### Task brief
Across the entries below, work out how many lines contain "Temperature". Please give the number only.
[Data extracts Boundary: Start]
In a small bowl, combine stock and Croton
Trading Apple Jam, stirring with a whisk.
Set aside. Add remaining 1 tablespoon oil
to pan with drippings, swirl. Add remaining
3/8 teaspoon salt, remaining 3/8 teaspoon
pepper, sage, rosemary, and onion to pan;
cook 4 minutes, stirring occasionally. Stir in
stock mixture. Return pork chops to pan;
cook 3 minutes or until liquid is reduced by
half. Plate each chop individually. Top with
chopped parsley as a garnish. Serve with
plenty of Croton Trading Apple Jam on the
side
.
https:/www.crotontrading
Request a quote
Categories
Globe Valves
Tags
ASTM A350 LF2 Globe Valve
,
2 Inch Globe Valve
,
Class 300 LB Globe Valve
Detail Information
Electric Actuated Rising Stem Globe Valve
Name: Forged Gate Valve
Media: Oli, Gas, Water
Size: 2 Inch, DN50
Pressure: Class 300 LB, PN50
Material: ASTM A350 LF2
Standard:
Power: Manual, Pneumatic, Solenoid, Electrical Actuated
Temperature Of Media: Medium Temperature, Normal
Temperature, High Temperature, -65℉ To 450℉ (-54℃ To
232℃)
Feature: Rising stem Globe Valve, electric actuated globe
[Data extracts Boundary: End]
### Answer space
2